─── Data for review

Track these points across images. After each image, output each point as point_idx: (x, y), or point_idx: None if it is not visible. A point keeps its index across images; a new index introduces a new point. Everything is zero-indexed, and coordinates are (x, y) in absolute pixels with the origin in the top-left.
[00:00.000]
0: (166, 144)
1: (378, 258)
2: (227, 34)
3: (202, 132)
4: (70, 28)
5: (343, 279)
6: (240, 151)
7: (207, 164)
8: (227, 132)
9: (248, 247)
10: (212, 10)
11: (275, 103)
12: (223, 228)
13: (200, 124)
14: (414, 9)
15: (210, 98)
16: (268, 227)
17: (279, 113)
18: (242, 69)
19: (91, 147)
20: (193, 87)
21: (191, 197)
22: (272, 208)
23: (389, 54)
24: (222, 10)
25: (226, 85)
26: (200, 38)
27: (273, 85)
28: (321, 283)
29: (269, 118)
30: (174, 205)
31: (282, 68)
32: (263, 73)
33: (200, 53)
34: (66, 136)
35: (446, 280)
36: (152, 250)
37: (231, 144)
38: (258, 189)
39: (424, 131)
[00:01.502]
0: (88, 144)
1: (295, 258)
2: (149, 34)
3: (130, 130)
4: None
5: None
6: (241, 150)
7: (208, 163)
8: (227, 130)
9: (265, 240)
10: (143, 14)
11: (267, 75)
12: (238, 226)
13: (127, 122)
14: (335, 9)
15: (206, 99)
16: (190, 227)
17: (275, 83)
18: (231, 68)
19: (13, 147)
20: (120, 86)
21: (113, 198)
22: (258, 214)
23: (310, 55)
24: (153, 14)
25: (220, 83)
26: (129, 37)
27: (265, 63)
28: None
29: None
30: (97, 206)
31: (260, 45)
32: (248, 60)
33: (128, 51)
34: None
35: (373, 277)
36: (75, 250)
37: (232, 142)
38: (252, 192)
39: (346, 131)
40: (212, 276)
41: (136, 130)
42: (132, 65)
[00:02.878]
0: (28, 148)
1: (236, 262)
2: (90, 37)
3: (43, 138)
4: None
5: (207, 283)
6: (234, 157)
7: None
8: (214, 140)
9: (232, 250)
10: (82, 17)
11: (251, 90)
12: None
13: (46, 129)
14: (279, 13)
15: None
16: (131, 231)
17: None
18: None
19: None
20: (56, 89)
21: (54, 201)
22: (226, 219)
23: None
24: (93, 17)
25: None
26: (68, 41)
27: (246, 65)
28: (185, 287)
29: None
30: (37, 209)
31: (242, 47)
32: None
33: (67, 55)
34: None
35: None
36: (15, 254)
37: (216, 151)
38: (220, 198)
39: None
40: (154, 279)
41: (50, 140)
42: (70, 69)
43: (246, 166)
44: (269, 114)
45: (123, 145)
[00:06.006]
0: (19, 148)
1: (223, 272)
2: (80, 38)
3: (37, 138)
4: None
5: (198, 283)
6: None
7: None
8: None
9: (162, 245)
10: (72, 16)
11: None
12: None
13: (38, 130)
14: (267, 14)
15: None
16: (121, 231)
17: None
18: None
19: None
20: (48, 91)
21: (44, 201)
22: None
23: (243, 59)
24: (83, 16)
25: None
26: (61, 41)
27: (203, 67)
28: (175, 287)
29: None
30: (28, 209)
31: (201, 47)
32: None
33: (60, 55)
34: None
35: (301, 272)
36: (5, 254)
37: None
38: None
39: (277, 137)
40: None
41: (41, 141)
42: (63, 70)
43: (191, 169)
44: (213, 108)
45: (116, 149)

──────

The task: Starting at the line with "45: (123, 145)", restate each line through the end of the records, both ends included, and stop there.

Task output:
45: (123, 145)
[00:06.006]
0: (19, 148)
1: (223, 272)
2: (80, 38)
3: (37, 138)
4: None
5: (198, 283)
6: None
7: None
8: None
9: (162, 245)
10: (72, 16)
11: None
12: None
13: (38, 130)
14: (267, 14)
15: None
16: (121, 231)
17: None
18: None
19: None
20: (48, 91)
21: (44, 201)
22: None
23: (243, 59)
24: (83, 16)
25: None
26: (61, 41)
27: (203, 67)
28: (175, 287)
29: None
30: (28, 209)
31: (201, 47)
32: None
33: (60, 55)
34: None
35: (301, 272)
36: (5, 254)
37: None
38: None
39: (277, 137)
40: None
41: (41, 141)
42: (63, 70)
43: (191, 169)
44: (213, 108)
45: (116, 149)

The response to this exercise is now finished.